Editor’s note: This is an opinion piece by Vince Patton, a retired journalist from OPB who first met Bob Sallinger when covering the environment for KGW-TV and found him invaluable for other stories at OPB’s “Oregon Field Guide.” Sallinger died Thursday at 57.
Oregon knows Bob Sallinger as one of the state’s most persistent environmental advocates and a fierce defender of wildlife losing ground to human impacts.
I remember him as the Falcon Father.
Peregrine falcons made an enormous comeback in our region thanks to efforts he led as the conservation director of Portland Audubon (now Bird Alliance of Oregon). After nearly being wiped out by DDT, falcons steadily returned and became experts at nesting on human structures. He tracked how well they did, and in one circumstance made sure chicks survived.
A more than $30 million repair project on the St. Johns Bridge in Portland threatened a falcon nest with two chicks in it. Bob decided he had no choice but to make an extreme intervention. He called it an unavoidable “last resort” to keep the birds alive.
Fortunately, Bob was a climber with no fear of heights (or at least none he ever admitted to).
He climbed the girders to the nest, scooped the chicks out to safety and took them to the Audubon Wildlife Care Center. There his team went to extraordinary lengths to make sure the chicks did not imprint on the human caretakers.
The birds stayed in a box. Their “adopted mother” was a puppet that looked like a falcon. It brought them food through a hole in the box disguising the hands of their feeders. The chicks stayed wild and wary of humans, which is just what the caretakers wanted.

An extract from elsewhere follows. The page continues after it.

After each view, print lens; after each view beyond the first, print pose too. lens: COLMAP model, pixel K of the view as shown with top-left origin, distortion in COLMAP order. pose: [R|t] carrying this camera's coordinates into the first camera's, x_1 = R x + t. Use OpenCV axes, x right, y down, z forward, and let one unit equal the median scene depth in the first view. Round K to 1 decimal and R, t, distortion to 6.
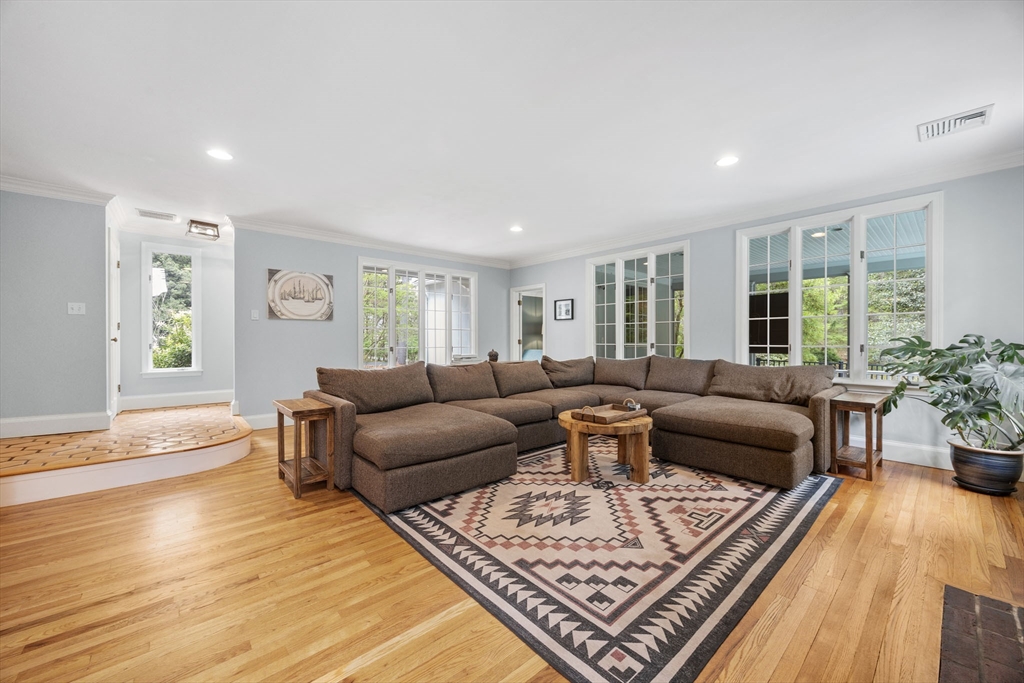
lens RADIAL K [[390.3, 0, 514.0], [0, 390.3, 337.1], [0, 0, 1]] dist [-0.002712, -0.000164]
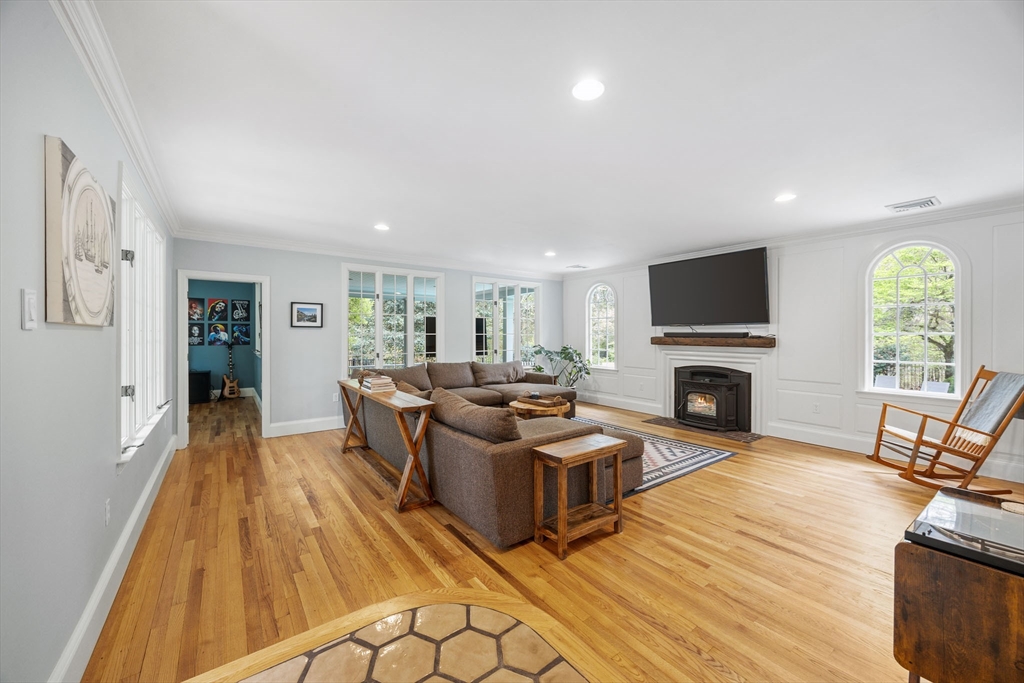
lens RADIAL K [[390.3, 0, 514.0], [0, 390.3, 337.1], [0, 0, 1]] dist [-0.002712, -0.000164]
pose [[0.085385, -0.006144, 0.996329, -2.039708], [-0.003964, 0.999971, 0.006506, -0.097653], [-0.996340, -0.004505, 0.085358, 1.562981]]
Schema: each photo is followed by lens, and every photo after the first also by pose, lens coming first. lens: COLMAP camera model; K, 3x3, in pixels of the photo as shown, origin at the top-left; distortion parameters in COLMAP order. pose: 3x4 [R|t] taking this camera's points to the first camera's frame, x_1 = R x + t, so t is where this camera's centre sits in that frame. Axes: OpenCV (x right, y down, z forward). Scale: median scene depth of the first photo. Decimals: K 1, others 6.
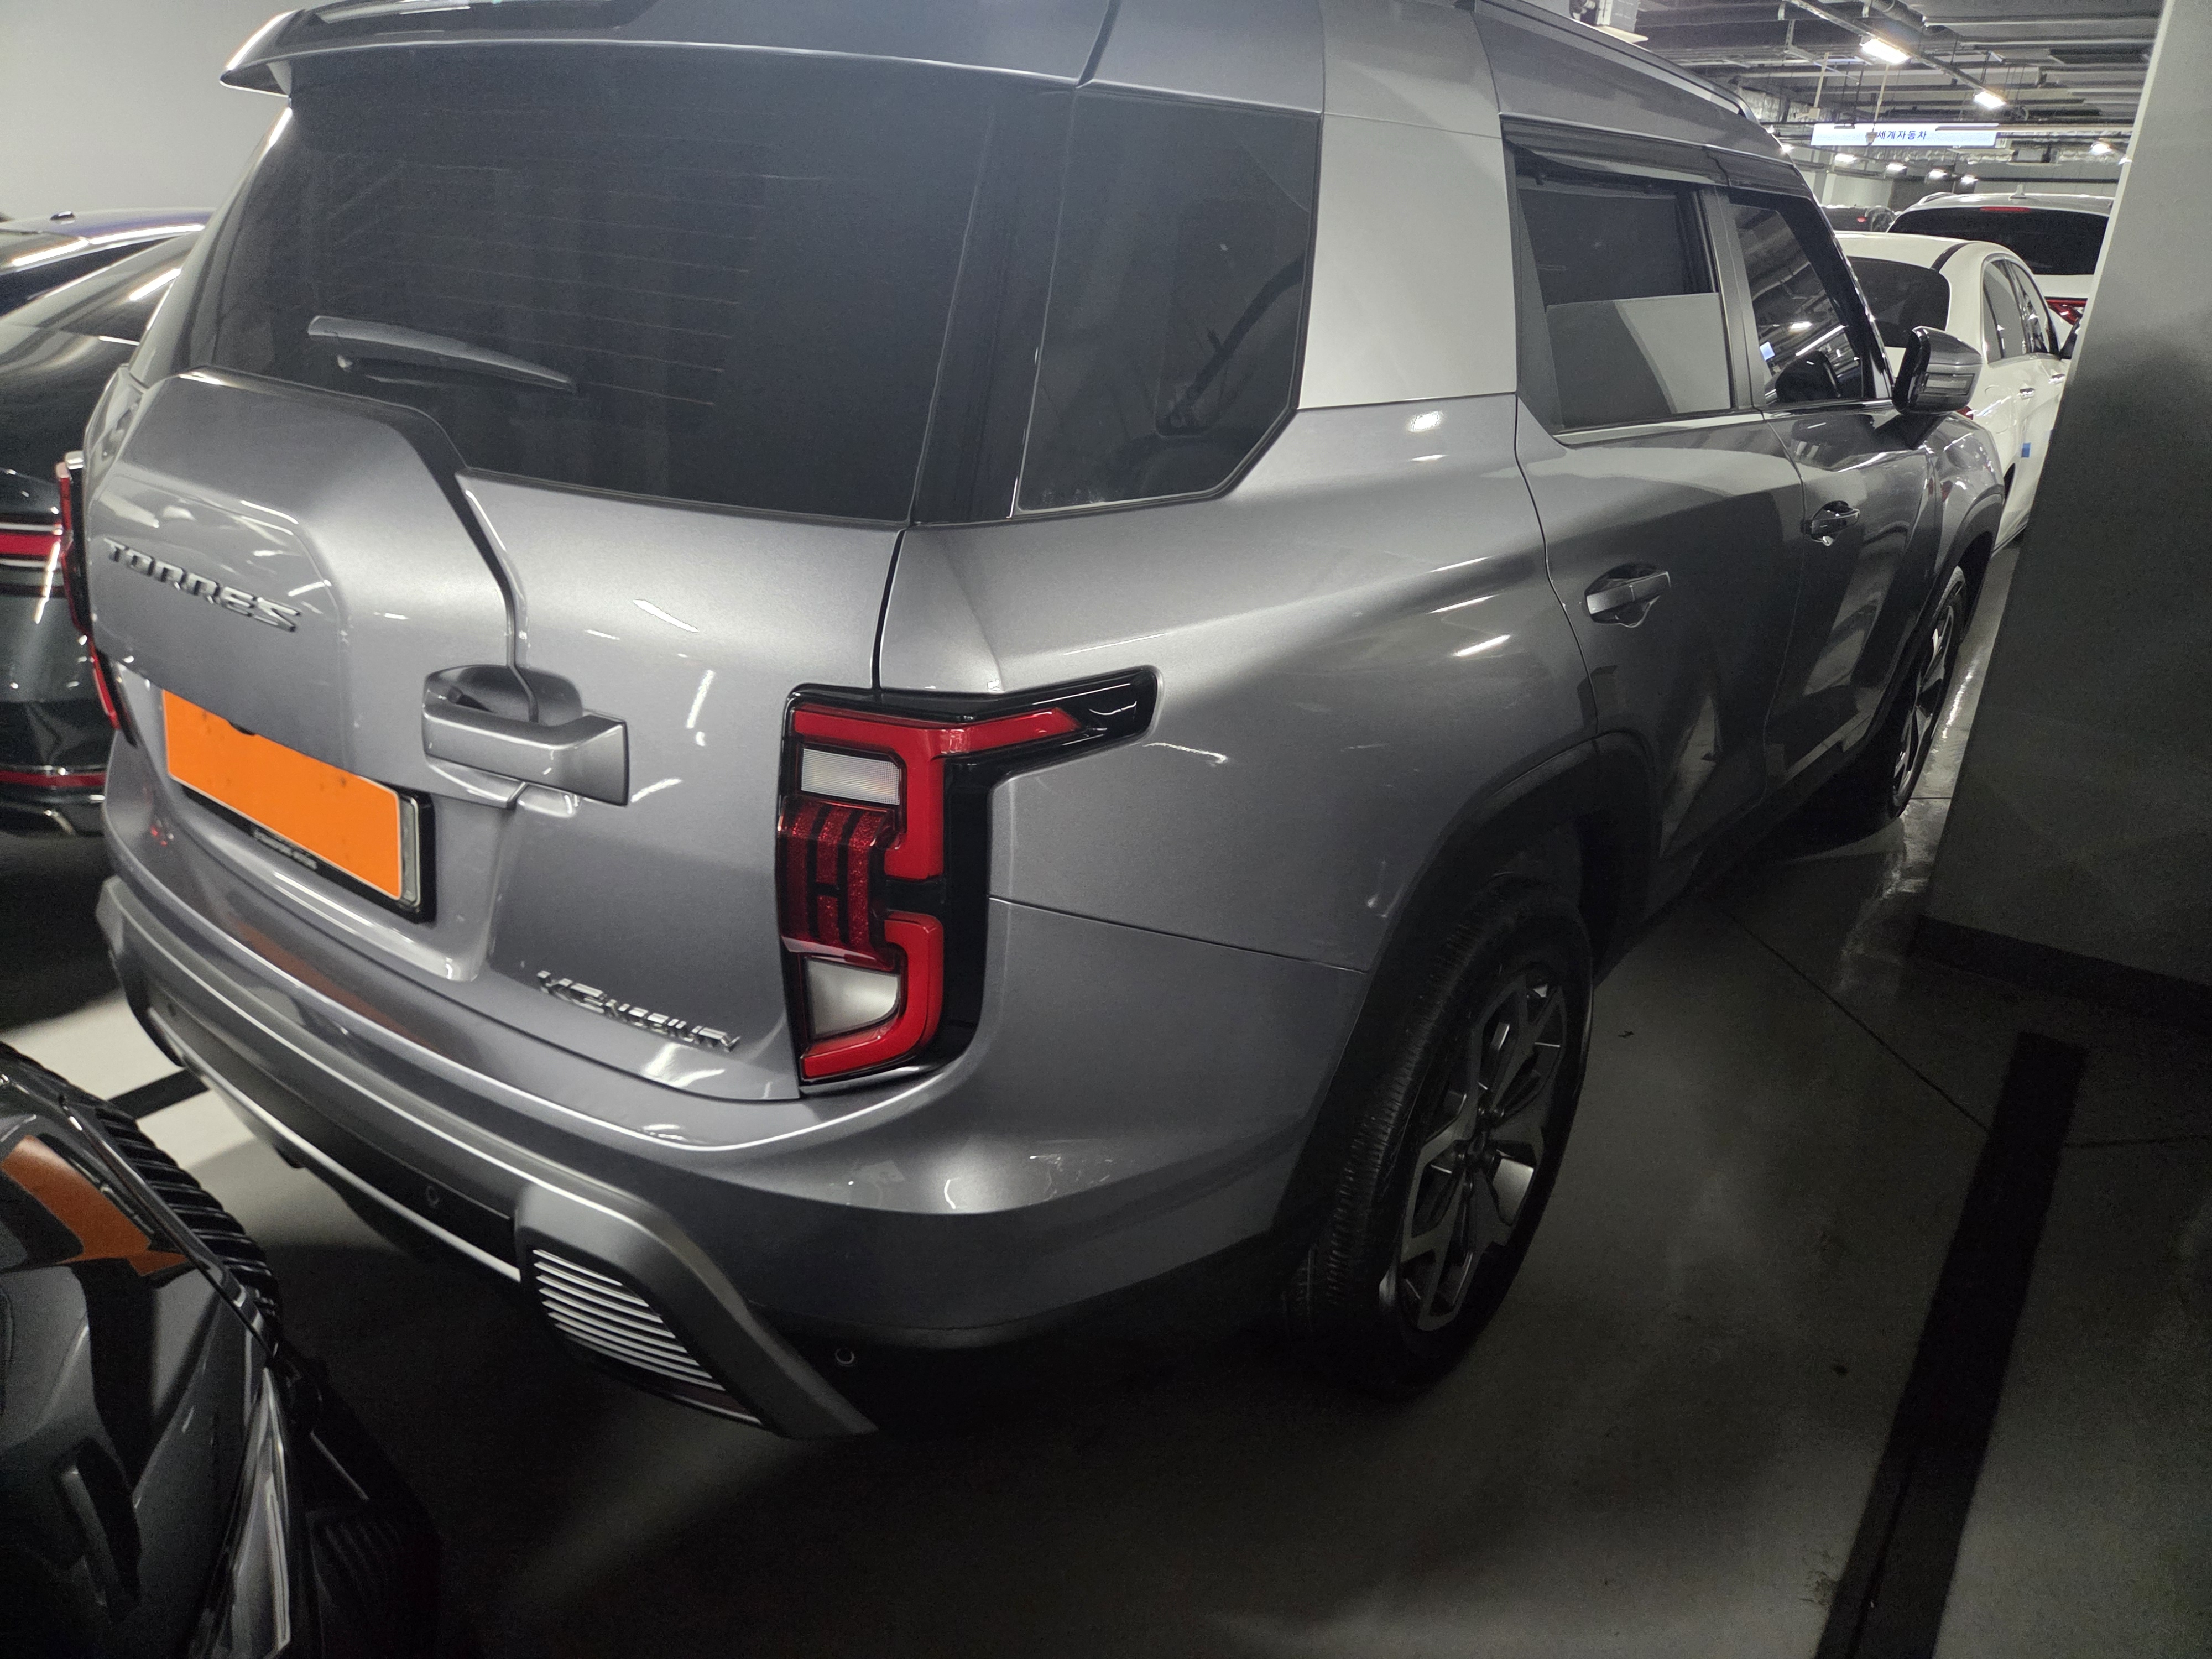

WATCH: Bob Sallinger spoke on OPB’s “Oregon Field Guide” in 2010 about his effort to track falcons in the Portland area.
Once grown enough, Bob took the young falcons to Sauvie Island and carried them up to a box on a homebuilt “hack tower.” There they could finally see their surroundings and choose to fly when they were ready. When I joined him at the tower for a story for KGW, the falcons were gone. We may have missed our photo op by just a day, but Bob just beamed. “They’ve left the nest!” he chuckled. He had kept the chicks alive to fledge on their own.
His most unusual climbs were probably up the very side of the Trojan Nuclear Power Plant. First, to install a nest box platform so falcons would nest outside the tower, not inside. Then years later, soon before implosion of the tower, we watched him climb Trojan one last time to dismantle the nest box after that year’s fledglings had left.
Later at OPB’s “Oregon Field Guide,” I followed Bob on an actual bridge climb. The Oregon Department of Transportation allowed Bob to lead us up stairs to the very top of the Interstate Bridge.
Once we were above the lift bridge’s counterweights, we crossed a catwalk to the west structure, and looked down to spot a falcon nest that has been home to chicks year after year.
Bob climbed down to it, checked on two healthy, caterwauling chicks and placed bands on their legs. Momma falcon squawked warily nearby. Bob knew that the only way to know if falcon numbers were improving was if the birds were trackable later.
Since the 1990s, Bob followed the progress of falcons nesting on rooftops near the Willamette River and on the Fremont, St. Johns and Interstate bridges. Nests proved so successful with so many fledglings, he even drew a large falcon family tree tracing the genealogy of dozens of birds.
The only name missing from the tree was their common adoptive father: Bob Sallinger.